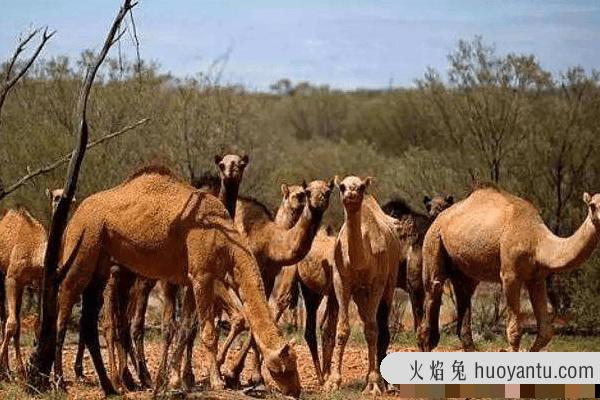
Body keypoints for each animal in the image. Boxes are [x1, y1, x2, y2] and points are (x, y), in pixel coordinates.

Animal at [54, 166, 302, 396]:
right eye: (287, 366)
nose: (296, 390)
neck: (228, 244)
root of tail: (77, 212)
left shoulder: (191, 279)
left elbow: (184, 328)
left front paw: (172, 382)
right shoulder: (202, 275)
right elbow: (208, 333)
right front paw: (217, 381)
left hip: (103, 262)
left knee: (90, 317)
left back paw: (112, 385)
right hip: (83, 244)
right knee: (65, 298)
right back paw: (60, 380)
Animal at [324, 177, 398, 396]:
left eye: (362, 187)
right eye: (341, 187)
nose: (351, 194)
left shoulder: (377, 283)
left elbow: (373, 330)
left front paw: (373, 384)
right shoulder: (341, 281)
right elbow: (342, 329)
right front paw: (333, 382)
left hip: (388, 285)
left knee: (380, 327)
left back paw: (385, 383)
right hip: (359, 294)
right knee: (367, 322)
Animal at [418, 185, 600, 354]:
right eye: (592, 205)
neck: (537, 241)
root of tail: (438, 219)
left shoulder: (537, 278)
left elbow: (546, 331)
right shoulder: (510, 275)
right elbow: (514, 330)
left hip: (464, 268)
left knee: (464, 291)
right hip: (433, 241)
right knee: (434, 286)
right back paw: (425, 343)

—————

**Assigned task**
What do the lines from the one with "neck: (537, 241)" through the last line of the entries say? Print them word for word, both ends included, and nothing else.

**Task answer**
neck: (537, 241)
root of tail: (438, 219)
left shoulder: (537, 278)
left elbow: (546, 331)
right shoulder: (510, 275)
right elbow: (514, 330)
left hip: (464, 268)
left knee: (464, 291)
right hip: (433, 241)
right knee: (434, 286)
right back paw: (425, 343)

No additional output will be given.